• _REQUIRED ACTION_: Filter these records by the string "environnement", copying each line that holds it.

Excerpts from a dataset
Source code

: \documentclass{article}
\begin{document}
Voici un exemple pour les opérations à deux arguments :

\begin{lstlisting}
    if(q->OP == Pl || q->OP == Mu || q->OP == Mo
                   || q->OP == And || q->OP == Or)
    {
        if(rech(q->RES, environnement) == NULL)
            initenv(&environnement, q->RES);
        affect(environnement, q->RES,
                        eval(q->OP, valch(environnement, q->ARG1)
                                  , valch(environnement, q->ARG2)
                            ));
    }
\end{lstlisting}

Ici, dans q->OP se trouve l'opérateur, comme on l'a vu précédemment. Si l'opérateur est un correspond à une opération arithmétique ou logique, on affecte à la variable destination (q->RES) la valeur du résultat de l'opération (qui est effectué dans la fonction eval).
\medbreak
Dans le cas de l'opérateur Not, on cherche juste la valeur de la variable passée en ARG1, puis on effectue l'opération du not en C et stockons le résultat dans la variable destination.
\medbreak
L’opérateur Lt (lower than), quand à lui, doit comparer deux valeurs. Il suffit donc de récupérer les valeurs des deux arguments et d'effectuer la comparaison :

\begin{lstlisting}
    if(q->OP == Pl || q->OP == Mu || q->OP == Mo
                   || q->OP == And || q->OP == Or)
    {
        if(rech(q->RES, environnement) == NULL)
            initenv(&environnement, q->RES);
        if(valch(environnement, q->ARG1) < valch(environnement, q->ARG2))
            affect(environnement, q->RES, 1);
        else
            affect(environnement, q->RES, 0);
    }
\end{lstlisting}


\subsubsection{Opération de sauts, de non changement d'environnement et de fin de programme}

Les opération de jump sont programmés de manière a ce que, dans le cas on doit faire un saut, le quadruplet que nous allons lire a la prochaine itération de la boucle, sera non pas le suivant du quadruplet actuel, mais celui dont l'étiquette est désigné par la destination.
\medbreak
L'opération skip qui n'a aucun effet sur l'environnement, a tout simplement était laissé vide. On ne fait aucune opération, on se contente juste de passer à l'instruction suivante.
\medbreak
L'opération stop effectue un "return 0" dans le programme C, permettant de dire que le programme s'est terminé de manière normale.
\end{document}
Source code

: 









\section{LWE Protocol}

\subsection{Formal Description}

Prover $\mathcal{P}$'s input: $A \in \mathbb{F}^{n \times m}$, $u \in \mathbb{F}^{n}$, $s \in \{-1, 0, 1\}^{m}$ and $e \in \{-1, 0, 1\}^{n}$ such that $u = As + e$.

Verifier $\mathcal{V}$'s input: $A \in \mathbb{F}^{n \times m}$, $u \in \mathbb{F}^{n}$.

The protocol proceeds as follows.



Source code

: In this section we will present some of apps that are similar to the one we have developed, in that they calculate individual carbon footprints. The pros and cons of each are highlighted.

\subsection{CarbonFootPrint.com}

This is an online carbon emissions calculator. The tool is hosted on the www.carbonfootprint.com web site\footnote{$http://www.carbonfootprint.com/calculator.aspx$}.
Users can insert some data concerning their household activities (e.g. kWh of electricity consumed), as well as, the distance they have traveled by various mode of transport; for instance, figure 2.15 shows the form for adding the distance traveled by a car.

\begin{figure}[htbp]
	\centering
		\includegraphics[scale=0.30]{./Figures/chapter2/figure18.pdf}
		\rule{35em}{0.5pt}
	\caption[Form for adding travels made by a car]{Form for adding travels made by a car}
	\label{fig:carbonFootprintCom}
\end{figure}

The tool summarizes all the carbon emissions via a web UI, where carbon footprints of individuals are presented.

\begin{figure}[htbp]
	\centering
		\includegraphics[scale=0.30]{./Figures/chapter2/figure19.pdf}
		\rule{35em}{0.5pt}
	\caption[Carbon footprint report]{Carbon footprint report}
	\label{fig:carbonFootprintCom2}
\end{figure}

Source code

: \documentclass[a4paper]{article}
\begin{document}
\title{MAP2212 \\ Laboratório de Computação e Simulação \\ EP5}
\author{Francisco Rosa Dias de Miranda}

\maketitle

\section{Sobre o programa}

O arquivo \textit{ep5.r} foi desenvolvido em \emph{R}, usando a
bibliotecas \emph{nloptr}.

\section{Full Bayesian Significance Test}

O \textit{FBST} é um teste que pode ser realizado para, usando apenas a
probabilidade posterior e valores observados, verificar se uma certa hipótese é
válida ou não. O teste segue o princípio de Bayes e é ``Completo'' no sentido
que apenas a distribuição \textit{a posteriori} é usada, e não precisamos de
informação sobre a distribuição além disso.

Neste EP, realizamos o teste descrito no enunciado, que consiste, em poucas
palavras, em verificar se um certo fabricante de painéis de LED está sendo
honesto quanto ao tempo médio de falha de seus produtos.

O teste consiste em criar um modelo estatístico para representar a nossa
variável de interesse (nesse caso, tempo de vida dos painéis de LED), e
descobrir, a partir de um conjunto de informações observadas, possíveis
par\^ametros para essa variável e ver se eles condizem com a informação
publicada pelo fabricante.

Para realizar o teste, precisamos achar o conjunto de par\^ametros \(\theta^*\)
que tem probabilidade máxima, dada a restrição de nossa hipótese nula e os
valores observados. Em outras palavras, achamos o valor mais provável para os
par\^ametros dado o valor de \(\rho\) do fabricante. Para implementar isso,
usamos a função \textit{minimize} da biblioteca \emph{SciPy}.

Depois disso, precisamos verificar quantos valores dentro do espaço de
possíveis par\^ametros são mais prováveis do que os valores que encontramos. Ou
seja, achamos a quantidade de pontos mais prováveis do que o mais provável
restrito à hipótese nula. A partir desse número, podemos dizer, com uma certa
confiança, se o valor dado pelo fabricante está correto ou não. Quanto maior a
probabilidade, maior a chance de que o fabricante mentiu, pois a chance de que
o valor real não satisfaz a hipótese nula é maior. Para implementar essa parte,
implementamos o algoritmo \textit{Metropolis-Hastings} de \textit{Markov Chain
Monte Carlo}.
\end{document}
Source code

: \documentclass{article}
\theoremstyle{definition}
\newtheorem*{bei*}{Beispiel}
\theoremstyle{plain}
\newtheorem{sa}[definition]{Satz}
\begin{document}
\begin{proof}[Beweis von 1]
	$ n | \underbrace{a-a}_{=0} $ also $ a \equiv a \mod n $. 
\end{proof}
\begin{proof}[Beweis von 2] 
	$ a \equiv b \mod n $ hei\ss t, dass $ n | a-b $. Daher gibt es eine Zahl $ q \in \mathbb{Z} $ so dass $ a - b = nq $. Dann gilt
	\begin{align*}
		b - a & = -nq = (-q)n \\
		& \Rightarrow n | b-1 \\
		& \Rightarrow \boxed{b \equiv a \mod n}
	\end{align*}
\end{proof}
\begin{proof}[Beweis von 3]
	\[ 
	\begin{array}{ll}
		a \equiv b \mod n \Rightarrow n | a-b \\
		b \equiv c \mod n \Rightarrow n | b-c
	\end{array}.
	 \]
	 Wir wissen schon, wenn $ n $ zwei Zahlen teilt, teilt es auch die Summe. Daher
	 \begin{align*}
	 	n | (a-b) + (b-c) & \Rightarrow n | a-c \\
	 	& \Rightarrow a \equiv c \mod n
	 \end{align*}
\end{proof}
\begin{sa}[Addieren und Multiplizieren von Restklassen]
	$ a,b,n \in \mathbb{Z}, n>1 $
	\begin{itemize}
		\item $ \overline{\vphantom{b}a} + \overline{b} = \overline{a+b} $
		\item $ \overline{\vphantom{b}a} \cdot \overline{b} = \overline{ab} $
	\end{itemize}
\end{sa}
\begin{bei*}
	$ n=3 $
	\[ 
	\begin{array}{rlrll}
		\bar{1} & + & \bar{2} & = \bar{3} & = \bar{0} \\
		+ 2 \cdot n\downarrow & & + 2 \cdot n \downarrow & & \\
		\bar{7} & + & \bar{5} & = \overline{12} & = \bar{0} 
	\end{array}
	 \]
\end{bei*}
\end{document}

• _SOLUTION_:
        if(rech(q->RES, environnement) == NULL)
            initenv(&environnement, q->RES);
        affect(environnement, q->RES,
                        eval(q->OP, valch(environnement, q->ARG1)
                                  , valch(environnement, q->ARG2)
        if(rech(q->RES, environnement) == NULL)
            initenv(&environnement, q->RES);
        if(valch(environnement, q->ARG1) < valch(environnement, q->ARG2))
            affect(environnement, q->RES, 1);
            affect(environnement, q->RES, 0);
\subsubsection{Opération de sauts, de non changement d'environnement et de fin de programme}
L'opération skip qui n'a aucun effet sur l'environnement, a tout simplement était laissé vide. On ne fait aucune opération, on se contente juste de passer à l'instruction suivante.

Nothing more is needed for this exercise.